Perhaps we check to see if this works, and find that the first case works and the second does not. The reason for this is that the a does not necessarily minimize at -1. It only does this when the second expression's x can't overpower it, which it will not only if a is between 1 and -1.

So we have 1 solution, $a=-5$ .

But what do we do about solutions in which the ax does overpower it the x and move the minimum?

Because of the linear nature of these expressions, the minimum must be at a point of change.

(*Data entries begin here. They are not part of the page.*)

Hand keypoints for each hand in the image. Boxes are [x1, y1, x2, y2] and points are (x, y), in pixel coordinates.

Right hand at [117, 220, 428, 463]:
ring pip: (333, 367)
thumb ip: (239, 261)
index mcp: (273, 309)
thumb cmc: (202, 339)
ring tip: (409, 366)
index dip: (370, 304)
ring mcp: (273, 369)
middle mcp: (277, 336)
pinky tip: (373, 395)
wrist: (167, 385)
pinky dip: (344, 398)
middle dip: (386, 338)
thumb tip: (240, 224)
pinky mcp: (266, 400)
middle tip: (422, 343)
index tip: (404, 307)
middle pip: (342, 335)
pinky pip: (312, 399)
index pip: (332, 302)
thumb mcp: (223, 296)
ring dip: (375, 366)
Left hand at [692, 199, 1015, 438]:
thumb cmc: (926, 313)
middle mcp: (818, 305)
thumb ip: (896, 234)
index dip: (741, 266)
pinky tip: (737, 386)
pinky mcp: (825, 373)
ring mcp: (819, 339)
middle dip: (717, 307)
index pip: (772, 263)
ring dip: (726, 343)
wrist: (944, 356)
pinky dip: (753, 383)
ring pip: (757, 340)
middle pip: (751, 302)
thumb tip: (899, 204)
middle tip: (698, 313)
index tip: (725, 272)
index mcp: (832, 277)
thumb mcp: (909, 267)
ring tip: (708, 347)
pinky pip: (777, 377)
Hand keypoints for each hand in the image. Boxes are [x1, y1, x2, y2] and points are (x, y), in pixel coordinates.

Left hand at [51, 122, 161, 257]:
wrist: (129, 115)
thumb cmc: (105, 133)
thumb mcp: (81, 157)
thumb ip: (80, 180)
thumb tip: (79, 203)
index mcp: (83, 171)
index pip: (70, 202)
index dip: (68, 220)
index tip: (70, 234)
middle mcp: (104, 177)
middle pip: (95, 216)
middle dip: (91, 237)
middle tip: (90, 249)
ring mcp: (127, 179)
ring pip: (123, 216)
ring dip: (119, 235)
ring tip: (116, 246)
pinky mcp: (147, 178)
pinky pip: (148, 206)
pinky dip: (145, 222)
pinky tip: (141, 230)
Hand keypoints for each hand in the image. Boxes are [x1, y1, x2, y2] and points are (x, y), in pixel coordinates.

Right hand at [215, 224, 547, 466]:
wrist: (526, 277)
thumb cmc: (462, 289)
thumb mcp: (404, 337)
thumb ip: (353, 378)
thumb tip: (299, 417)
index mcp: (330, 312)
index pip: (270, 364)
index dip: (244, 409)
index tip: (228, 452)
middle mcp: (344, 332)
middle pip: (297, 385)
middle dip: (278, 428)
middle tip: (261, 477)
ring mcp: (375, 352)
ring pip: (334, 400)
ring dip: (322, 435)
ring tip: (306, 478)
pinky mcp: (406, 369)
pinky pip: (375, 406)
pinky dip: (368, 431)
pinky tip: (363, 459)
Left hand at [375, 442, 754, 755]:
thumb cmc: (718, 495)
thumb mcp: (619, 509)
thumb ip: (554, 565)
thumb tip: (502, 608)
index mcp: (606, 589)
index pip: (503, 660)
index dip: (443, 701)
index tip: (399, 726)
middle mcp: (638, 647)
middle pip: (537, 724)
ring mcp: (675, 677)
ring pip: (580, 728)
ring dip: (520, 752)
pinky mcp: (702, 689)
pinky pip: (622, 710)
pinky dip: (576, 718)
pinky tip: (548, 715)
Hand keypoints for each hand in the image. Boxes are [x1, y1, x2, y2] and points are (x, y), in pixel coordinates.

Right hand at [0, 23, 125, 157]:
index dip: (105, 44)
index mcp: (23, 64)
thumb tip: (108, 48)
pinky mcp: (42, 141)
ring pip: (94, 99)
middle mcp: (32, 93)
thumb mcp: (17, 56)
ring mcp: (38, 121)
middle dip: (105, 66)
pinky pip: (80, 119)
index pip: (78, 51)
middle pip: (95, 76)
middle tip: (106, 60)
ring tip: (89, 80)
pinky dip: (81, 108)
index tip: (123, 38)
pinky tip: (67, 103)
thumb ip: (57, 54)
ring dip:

We got the first point of change above, by looking at the graph of $x+1$ . Using these observations we can figure out that $ax+1$ , minimizes at 0, at that the point where it reaches it's minimum is therefore $ax+1=0$

$ax=-1$

$x=-1/a$

Imagining the graph of the equation that is given to us with this information assuming that $ax>|1|$ , there will be two lines coming down that will make sharp turns at $x=-1 and x=-1/a.$ In between $x=-1 and x=-1/a$ it will decrease at a rate of $a-1$ (since the two lines will be 'fighting' each other, the ax going down and the x going up). So the total decrease from the point x=-1 to the point x=-1/a will be equal to the distance between the points $(1-1/a)$ times the steepness of the slope between the points $(a-1)$ . At the point x=-1 we can figure out the height of the graph in terms of a.

$f(x) = |x+1| + |ax+1|$

$f(x) = |-1+1| + |a*-1+1|$

$f(x) = |-a+1|$

Now, we know that the minimum is equal to this height minus the change between the point x=-1 and x=-1/a, which I figured out in the last paragraph. We can now write our final equation to find the minimum based on a (when a is not between -1 and 1)! EXCITING!

$|-a+1| - (a-1)(1-1/a)$

Let's set that equal to 1.5, our goal, and solve.

$|-a+1| - (a-1)(1-1/a)=1.5$

$|-a+1| - (a-2+1/a)=1.5$

$|-a+1| -a + 2 - 1/a=1.5$

$|-a+1| -a + .5 - 1/a=0$

Now we'll split it into the 2 cases...

$Case 1. -a+1=-a + .5 - 1/a$

$.5= - 1/a$

$a = -2$

$Case 2. a-1=-a + .5 - 1/a$

$0=-2a+1.5-1/a$

$0=-2a^2+1.5a-1$

The quadratic formula gives us imaginary solutions for Case 2, but for Case 1 we get a nice, non-imaginary answer of -2! Add that to our previous answer of -.5 and, at last, the solution-> -2.5!

I tried to make this solution easy to follow, did I do a good job? Pretty much the first time I used latex, too. It wasn't as hard as I thought. The solution might not be "BRILLIANT!" but, hey, I solved it, right?